Text segment:
####
The Plan covers a select group of management or highly compensated
employees and is intended to be a top-hat welfare benefit plan governed by
ERISA.

 

SECTION 1.  DEFINITIONS

 

For
the purpose of this Plan, the following definitions shall apply unless the
context requires otherwise.  Words used
in the masculine gender shall apply to the feminine, where applicable, and
wherever the context of the Plan dictates, the plural shall be read as the
singular and the singular as the plural. 
The words “Section” or “Sections” in this Plan shall refer to a Section or
Sections of this Plan (i.e., and not to a statutory provision) unless
specifically stated otherwise.  Compounds
of the word “here” such as “herein” and “hereof” shall be construed to refer to
another provision of this Plan, unless otherwise specified or required by the
context.  It is the intention of the
Company that the Plan be governed the provisions of
the Code and ERISA and that all its provisions shall be construed to that
result.
####
Explore the material:
1. According to the benefit plan excerpt, what group of employees does the Plan cover?
2. Write the next part of the benefit plan excerpt, picking up right after its final sentence.
The records have no connection to the benefit plan excerpt.

Data extract:
####
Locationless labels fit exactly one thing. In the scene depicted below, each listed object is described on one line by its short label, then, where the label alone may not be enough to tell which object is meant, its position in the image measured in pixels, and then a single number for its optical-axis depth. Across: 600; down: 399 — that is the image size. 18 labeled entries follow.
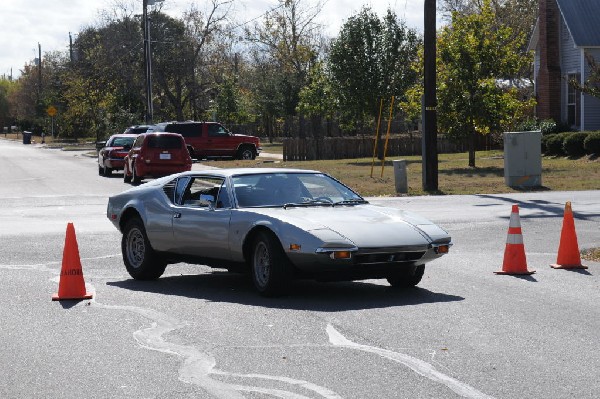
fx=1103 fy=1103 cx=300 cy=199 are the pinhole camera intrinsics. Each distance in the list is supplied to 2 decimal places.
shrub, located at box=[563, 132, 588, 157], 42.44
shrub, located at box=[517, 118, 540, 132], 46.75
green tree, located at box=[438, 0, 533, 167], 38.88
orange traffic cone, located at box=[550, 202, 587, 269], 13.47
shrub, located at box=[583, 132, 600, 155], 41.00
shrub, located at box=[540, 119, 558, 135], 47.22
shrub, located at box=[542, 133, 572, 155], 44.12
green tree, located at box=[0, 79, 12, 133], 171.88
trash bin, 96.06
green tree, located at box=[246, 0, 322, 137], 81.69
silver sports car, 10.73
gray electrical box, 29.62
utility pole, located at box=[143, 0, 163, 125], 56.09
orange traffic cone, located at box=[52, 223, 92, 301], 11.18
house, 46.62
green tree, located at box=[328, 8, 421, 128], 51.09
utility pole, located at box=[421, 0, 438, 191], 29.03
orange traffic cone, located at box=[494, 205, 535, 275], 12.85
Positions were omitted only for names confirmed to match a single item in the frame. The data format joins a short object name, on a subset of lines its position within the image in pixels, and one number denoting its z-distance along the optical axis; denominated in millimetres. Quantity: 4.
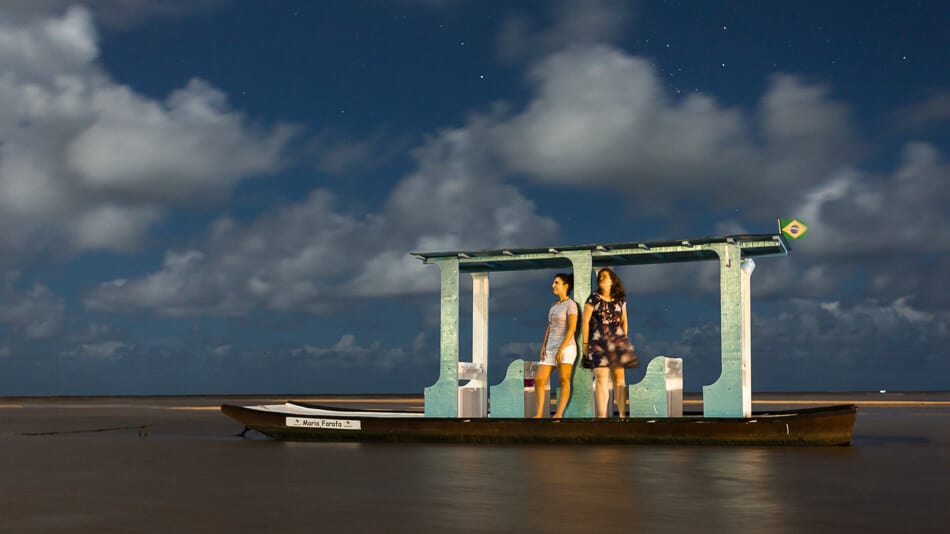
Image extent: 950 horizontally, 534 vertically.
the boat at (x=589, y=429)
####
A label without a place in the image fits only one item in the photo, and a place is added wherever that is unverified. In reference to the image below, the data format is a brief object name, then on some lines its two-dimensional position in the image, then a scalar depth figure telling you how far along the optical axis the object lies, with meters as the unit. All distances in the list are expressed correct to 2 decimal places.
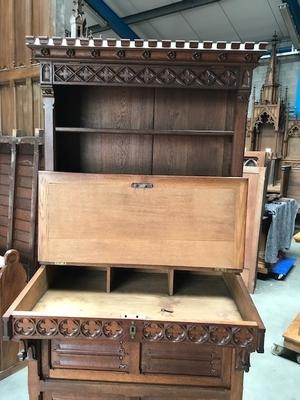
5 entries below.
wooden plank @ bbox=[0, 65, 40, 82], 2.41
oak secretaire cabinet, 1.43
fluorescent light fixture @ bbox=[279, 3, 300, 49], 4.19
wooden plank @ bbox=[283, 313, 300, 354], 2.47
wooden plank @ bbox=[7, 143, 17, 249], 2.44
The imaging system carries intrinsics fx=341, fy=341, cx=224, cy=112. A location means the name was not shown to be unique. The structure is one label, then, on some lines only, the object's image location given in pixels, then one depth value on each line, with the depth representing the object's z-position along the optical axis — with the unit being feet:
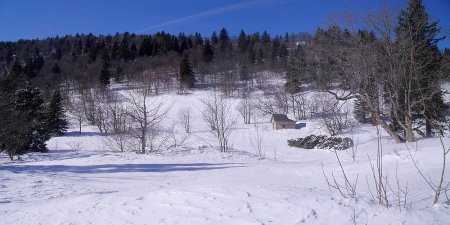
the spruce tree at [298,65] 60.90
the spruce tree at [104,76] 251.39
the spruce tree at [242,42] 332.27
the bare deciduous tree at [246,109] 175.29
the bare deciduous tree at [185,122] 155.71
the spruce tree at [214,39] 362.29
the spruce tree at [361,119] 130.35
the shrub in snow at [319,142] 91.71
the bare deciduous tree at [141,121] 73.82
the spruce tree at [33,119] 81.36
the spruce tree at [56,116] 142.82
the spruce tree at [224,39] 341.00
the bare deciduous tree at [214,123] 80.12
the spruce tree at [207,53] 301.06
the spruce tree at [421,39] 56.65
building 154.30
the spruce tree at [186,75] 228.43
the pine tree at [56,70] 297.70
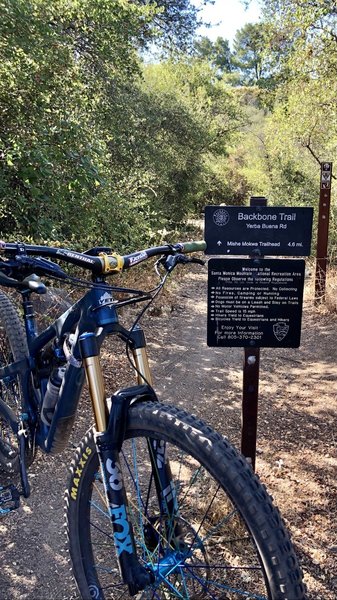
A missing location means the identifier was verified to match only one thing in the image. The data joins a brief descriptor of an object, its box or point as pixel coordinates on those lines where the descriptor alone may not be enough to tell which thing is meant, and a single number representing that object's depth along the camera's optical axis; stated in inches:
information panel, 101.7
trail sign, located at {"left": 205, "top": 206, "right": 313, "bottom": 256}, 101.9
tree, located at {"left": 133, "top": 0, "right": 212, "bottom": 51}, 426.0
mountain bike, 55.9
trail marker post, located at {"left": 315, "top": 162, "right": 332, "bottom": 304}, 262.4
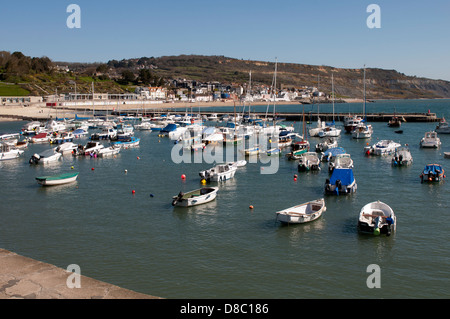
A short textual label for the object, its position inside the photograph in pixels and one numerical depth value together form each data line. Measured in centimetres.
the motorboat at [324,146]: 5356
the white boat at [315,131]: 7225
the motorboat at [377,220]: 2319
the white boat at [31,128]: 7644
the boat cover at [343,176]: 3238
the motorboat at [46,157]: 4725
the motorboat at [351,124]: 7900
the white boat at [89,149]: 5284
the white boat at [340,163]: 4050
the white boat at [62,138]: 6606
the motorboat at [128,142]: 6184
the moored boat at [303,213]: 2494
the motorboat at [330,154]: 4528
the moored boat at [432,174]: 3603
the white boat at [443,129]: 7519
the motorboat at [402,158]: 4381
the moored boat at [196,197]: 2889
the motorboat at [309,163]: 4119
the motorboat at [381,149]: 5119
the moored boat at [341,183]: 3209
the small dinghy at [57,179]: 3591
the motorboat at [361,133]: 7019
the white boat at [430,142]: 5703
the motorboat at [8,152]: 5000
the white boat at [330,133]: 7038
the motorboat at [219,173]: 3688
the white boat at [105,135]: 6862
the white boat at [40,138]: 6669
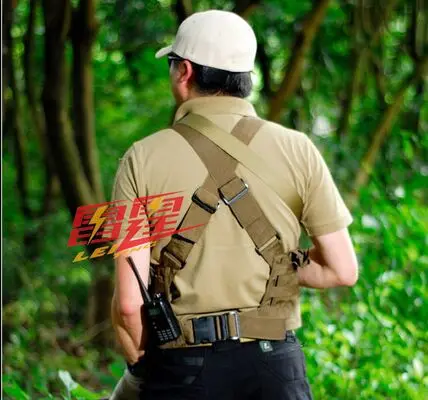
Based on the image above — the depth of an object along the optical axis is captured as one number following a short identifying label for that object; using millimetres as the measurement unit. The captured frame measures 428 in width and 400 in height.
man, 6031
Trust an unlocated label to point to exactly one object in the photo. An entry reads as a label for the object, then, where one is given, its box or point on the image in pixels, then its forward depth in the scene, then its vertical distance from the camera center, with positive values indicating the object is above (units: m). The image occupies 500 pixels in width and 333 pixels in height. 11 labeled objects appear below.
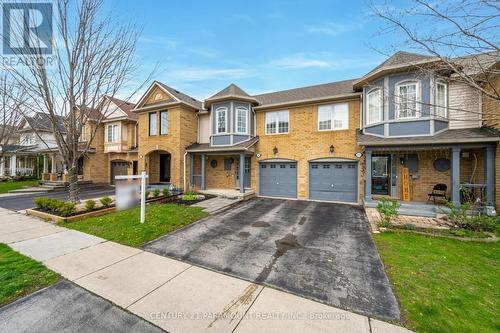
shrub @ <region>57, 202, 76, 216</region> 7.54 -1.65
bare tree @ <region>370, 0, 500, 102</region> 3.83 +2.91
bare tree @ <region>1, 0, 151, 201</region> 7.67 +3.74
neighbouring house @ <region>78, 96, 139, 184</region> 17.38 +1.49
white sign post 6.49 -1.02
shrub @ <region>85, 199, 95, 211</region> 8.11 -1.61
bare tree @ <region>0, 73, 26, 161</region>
####
Answers in order:
1. The Plan covers a select group of management or highly compensated employees.

2.
 

In
determining the time within which an event or action is to take place for
purposes of the Plan, no fraction of a day shall be considered, and any act,
the performance of which would fall on a Saturday, Sunday, holiday or other
non-business day, may be performed on the next following business day.

 

1.1           Base Pay.  Base Pay means the Eligible Employee’s annual
base salary in the year in which termination occurs.

 

1.2           Cause.  Cause means the termination of the Eligible
Executive’s employment by the Company in connection with any of the following
events:  (i) the Eligible Executive
violates the Company’s policies on drug or alcohol abuse on a recurring basis, (ii) the
Eligible Executive has been convicted of any felony or of a misdemeanor
involving moral turpitude (including forgery, fraud, theft or embezzlement), or
the Eligible Executive is convicted or enters into a pretrial diversion or
similar program in connection with the prosecution for an offense involving
fraud, dishonesty, breach of trust or money laundering, or (iii) the
Eligible Executive has engaged in dishonesty, fraud, destruction or theft of
property of the Company, physical attack on another employee, willful
malfeasance or gross negligence in the performance of his or her duties, or
misconduct materially injurious to the Company.

 

1.3           Code.  The Internal Revenue Code of 1986, as
amended.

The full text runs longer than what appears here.